Forward entire gnupg $HOME

john doe johndoe65534 at mail.com
Thu Sep 5 08:59:16 CEST 2019


On 9/4/2019 10:41 PM, Andre Klärner wrote:
> Hi all,
>
> is there a way to properly shared the entire keyring and trust settings
> between two machines?
>
> My use case is the following:
>
> Mutt, my email client, runs on a containerized mailserver on another machine
> right under my desk.
>
> My GPG key is stored on a Yubikey attached to my workstation (another
> physical machine compared to the mailserver's host system)
>
> I usually use my workstation to do everything, but since I can't access my
> mailbox via NFS anymore (different story), I resorted to sshing into my
> email server, and doing all the mailing needs right there, locally.
>
> My Yubikey also is used as the SSH key for everything, and hence plugged
> into my workstation.
>
> After following https://wiki.gnupg.org/AgentForwarding and batteling with
> the autostarting gpg-agent (fixed with no-autostart in the remote system's
> gpg.conf), masking all but the dirmngr systemd socket and service units, and
> struggeling with the removal of /run/user/1000/gnupg on logout, I finally
> got it to work. (Nice how the last one doesn't matter, if dirmngr.socket is
> enabled.)
>
> Now I have another problem: my main machine knows all my internet friend's
> keys, my mailserver not.
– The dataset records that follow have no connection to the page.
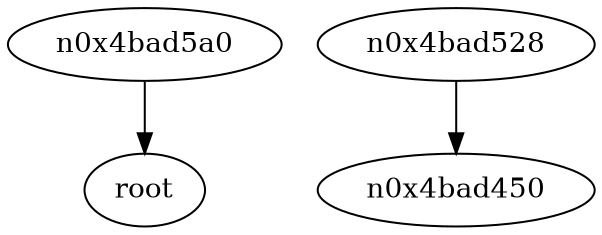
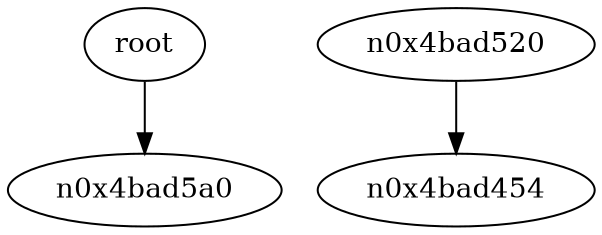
  digraph {
    n1 [label=root]
    n0x4bad5a0
-   n0x4bad520 [label=n0x4bad528]
-   n0x4bad450
-   n0x4bad5a0 -> n1
+   n0x4bad520
+   n0x4bad450 [label=n0x4bad454]
+   n1 -> n0x4bad5a0
    n0x4bad520 -> n0x4bad450
  }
I can of cause gpg --export, scp and gpg --import,
> but that is nothing scalable and needs to be repeated over and over again
> when anything changes.
>
> Do I expect to much, or is this simply and typically invalid usecase?
> Is there a simpler way to configure a remote GPG just for a session, so
> that it uses another socket to connect to the gpg-agent (I also sign git
> commits, sometimes with etckeeper even on remote machines).
>

The obvious solution would be to use mutt on your work station! :)
I would also use one signing key per device on which you need to sign
commits/tags/...
That way if one device is compromised you simply revoke that subkey.

Sorry for not directly answering your question!